3 Years of ZFS

2020-03-10

3 years and change ago, I decided to setup a FreeNAS box with a ZFS mirror to store long term data. The OS changed to Debian when I decided to run a few web apps, but I kept using ZFS for the mirror. The main point of ZFS is that it checks the data periodically and can repair as needed. After over 3 years of running it found its first data error with a few checksums being wrong. This wasn't surprising since the drive had uncorrectable sectors for the last year. At the same time as the ZFS checksum errors, the first reallocated sectors showed up. I went ahead and ordered a new drive since Backblaze and Google correlate reallocated sectors to a failing drive.

I'm a big fan of keeping it simple so I reevaluated whether ZFS is the right choice vs the standard mdadm+lvm+ext4 setup. My use case is a mirror(RAID 1) that's used as a media server and backup of my desktop ssd. ZFS's checksum protection did nothing for me since SMART data already told me the drive should be monitored closely and replaced when reallocated sectors happened or uncorrectlable sectors became worrying. ZFS's snapshots were turned on and I used them once to recover a file I had accidently deleted. This feature was unsettling to use since it rollsback the entire filesystem to a previous date in time. You have to be sure that you get back to a state where the data you want is correct and the rest of the filesystem is acceptable. This gets a bit sketchy when you have thousands of files on a 4TB drive. It's also not a free feature as many people portray it. Each snapshot withholds changed blocks as long as the snapshot exists. This meant I had a few hundred GBs being used on top of the current data. Compression is currently sitting at 0% since the majority of files aren't compressible. A minor pain point on Linux is that every ZFS update means recompiling the ZFS modules so updates take a good deal longer and will need a couple cores dedicated to that.
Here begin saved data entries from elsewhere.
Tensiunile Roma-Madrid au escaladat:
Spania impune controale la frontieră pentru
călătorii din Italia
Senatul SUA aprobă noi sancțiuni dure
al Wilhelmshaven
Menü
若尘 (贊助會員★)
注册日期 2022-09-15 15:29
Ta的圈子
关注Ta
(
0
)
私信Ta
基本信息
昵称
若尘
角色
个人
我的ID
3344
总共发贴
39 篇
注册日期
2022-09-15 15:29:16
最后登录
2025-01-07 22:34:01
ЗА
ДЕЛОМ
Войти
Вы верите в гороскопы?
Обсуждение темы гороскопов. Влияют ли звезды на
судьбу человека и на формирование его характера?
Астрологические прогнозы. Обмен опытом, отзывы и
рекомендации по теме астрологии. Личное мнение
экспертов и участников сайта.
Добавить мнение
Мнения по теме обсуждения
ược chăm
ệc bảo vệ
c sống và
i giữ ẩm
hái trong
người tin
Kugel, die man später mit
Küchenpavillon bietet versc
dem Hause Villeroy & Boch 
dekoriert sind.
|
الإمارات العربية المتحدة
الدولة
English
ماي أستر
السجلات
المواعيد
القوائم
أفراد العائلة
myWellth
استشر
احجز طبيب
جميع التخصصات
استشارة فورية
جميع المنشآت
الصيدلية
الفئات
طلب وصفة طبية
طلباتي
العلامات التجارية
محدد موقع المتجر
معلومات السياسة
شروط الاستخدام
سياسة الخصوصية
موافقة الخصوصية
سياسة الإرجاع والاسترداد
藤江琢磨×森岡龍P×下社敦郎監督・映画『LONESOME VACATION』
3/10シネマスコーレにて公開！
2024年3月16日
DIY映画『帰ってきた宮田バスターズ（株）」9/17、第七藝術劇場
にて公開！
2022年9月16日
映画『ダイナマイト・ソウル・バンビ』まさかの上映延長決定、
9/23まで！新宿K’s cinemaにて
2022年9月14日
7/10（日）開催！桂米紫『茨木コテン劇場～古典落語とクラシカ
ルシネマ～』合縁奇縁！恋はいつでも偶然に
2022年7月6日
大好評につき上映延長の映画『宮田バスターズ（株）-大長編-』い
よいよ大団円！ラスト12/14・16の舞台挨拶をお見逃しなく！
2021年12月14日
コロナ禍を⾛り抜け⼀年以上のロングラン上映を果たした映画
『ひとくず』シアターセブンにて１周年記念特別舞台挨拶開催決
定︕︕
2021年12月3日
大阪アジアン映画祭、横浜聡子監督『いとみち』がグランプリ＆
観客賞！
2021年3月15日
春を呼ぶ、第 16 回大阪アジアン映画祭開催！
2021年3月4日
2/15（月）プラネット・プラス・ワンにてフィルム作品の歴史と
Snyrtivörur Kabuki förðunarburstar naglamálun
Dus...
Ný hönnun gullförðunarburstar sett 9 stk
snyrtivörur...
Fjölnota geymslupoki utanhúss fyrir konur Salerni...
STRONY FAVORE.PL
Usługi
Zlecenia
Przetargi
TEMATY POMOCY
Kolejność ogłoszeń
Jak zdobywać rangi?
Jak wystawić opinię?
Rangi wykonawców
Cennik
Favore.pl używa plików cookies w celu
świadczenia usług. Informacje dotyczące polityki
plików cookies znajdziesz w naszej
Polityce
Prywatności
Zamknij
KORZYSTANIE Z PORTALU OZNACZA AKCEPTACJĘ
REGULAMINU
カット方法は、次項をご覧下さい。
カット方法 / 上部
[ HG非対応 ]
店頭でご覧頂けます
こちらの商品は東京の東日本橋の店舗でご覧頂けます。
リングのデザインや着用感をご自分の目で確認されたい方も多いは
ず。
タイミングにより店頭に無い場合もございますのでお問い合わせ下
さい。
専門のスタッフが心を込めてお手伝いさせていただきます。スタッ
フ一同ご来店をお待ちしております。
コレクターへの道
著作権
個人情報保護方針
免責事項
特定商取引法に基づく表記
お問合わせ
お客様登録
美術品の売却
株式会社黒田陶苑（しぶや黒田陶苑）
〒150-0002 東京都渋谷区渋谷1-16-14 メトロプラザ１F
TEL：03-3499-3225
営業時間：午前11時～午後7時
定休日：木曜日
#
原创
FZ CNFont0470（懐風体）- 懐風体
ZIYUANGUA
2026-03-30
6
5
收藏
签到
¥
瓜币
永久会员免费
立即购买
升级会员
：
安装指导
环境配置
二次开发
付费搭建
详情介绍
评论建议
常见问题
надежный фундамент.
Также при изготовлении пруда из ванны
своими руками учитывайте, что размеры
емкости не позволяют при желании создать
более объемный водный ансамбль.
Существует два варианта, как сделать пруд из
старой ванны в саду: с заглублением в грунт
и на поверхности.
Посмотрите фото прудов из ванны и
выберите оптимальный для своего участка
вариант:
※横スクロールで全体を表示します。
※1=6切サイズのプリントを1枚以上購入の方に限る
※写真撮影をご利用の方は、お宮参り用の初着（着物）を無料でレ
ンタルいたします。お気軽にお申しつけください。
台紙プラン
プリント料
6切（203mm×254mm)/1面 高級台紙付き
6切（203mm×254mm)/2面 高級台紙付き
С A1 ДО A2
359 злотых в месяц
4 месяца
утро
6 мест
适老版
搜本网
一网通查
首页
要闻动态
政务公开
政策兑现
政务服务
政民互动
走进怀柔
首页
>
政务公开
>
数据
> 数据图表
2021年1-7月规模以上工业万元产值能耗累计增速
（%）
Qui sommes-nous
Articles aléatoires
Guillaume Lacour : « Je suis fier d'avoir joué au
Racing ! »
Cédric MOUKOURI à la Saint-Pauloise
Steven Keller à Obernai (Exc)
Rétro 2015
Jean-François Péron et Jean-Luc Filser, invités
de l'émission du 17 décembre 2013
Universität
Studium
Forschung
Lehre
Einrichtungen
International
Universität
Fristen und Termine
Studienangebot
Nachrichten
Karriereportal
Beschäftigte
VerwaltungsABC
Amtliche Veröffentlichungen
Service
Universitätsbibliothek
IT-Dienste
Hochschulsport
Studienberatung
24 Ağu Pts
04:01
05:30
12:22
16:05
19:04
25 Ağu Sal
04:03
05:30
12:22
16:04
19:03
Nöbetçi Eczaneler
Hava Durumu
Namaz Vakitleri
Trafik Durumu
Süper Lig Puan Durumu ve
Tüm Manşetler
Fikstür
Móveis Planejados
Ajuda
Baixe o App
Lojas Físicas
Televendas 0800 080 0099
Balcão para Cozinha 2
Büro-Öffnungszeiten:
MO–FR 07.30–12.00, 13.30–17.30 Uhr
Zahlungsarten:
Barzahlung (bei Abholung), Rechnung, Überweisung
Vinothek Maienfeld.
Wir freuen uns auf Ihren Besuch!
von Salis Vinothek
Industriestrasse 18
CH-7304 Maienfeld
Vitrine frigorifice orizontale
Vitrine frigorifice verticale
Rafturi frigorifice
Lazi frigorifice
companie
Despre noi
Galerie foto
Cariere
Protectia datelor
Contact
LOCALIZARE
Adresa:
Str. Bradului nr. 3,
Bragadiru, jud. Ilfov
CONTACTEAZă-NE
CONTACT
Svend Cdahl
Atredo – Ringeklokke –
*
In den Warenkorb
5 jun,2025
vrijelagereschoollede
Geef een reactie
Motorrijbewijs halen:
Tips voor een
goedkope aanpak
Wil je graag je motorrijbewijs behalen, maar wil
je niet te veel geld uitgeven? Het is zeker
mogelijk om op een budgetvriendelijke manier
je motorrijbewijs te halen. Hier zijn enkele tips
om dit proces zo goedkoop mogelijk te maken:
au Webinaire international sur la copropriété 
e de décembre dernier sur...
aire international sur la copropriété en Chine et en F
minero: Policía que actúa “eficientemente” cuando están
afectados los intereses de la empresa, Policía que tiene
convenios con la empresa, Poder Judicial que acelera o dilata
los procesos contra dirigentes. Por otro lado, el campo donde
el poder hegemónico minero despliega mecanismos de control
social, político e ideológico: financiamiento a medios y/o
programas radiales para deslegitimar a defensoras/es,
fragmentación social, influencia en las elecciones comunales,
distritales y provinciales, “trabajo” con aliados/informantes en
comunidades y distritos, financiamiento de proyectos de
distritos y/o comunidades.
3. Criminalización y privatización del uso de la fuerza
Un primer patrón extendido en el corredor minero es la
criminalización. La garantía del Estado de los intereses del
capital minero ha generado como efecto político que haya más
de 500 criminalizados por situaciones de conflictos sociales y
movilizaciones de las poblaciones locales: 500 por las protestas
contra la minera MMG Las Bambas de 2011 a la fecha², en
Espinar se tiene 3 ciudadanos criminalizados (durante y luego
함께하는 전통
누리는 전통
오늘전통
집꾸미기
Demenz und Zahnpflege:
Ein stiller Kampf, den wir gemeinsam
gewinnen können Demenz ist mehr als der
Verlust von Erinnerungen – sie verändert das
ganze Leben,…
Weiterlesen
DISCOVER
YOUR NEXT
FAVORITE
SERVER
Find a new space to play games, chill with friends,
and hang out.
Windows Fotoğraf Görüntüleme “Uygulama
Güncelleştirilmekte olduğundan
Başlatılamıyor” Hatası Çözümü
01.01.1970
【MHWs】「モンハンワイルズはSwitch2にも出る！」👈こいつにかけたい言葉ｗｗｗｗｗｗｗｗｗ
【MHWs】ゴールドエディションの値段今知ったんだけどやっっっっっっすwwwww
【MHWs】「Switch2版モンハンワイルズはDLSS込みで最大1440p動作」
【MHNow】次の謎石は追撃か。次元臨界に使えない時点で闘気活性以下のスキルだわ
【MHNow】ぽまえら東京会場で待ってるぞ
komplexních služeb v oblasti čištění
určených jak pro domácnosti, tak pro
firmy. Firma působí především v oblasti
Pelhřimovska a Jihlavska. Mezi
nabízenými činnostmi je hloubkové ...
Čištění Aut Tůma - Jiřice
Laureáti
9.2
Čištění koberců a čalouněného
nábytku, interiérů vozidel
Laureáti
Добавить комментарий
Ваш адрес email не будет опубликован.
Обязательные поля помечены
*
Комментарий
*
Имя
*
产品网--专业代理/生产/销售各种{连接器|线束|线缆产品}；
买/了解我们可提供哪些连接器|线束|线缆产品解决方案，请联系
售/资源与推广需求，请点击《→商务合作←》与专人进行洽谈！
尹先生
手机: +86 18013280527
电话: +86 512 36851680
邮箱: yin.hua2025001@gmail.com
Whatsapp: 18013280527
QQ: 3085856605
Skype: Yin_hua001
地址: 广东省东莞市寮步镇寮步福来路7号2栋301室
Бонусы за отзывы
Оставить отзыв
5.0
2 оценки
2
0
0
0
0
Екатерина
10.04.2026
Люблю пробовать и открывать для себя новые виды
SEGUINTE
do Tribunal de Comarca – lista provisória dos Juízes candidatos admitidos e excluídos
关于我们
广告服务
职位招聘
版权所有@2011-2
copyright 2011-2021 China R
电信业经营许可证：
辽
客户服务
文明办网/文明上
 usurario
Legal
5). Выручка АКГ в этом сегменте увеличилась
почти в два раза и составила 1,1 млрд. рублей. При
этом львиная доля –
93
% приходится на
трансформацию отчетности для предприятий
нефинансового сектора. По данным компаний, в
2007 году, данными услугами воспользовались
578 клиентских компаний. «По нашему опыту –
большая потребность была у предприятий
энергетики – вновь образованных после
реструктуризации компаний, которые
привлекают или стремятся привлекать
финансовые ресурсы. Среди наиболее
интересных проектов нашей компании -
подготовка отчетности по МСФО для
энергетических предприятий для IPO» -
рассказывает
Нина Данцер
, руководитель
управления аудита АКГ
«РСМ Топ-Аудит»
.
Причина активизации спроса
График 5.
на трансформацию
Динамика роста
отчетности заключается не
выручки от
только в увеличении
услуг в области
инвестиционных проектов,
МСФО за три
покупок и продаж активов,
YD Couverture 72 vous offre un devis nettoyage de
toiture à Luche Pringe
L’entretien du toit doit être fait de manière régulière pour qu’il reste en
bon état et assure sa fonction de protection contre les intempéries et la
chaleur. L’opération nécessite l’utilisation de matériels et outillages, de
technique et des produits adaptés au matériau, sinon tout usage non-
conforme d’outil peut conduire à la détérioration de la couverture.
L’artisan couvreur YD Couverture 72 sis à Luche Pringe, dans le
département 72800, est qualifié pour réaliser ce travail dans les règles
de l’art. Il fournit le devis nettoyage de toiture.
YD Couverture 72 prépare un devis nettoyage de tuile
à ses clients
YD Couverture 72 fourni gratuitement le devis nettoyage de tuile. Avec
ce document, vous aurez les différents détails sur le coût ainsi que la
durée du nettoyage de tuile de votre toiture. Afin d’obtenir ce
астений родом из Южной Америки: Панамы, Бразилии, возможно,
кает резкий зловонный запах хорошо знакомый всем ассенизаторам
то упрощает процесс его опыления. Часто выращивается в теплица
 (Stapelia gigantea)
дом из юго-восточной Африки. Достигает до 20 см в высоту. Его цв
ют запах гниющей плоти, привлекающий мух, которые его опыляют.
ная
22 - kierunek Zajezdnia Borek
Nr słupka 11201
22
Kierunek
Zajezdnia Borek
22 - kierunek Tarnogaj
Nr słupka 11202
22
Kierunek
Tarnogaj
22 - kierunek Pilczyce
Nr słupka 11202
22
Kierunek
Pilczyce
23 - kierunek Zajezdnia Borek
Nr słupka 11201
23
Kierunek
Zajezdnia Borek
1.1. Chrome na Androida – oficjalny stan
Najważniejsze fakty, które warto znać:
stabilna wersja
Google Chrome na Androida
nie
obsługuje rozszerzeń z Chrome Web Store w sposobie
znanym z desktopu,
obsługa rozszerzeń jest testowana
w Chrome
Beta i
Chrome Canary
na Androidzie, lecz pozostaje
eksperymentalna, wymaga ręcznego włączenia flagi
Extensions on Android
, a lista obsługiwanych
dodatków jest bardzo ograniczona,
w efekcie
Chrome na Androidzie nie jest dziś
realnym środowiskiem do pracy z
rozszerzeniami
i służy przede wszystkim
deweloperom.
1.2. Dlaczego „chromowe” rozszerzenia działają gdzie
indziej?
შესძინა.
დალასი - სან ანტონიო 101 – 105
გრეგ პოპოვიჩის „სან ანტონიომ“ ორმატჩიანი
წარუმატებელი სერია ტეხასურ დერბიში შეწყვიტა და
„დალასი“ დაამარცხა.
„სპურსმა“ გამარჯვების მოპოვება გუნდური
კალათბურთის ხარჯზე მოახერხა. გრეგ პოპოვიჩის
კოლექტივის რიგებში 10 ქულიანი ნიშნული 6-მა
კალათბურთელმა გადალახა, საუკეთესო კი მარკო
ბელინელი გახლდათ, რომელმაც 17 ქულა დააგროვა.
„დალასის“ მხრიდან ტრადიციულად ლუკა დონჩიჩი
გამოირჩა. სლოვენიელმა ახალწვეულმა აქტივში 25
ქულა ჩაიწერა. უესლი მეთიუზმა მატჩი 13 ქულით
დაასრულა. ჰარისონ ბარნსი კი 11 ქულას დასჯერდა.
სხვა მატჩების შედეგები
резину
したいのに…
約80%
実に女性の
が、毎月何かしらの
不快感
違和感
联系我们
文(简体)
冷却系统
In the end, I'm not convinced a user without some serious hardware should use ZFS. It's got shiny features, but they don't seem to come into play unless you have a targeted use case or by some very, extremely, ridiculously unlikely event, manage to get an error that isn't caught by ECC, SMART etc, but is caught by ZFS. You might say those features seem like they could be nice, why not use ZFS in case I want them later? ZFS lags behind common file systems in one critical area, performance. In the end, you'd be giving up daily performance for that possibility. If I were to do it again, I would go with mdadm+lvm+ext4.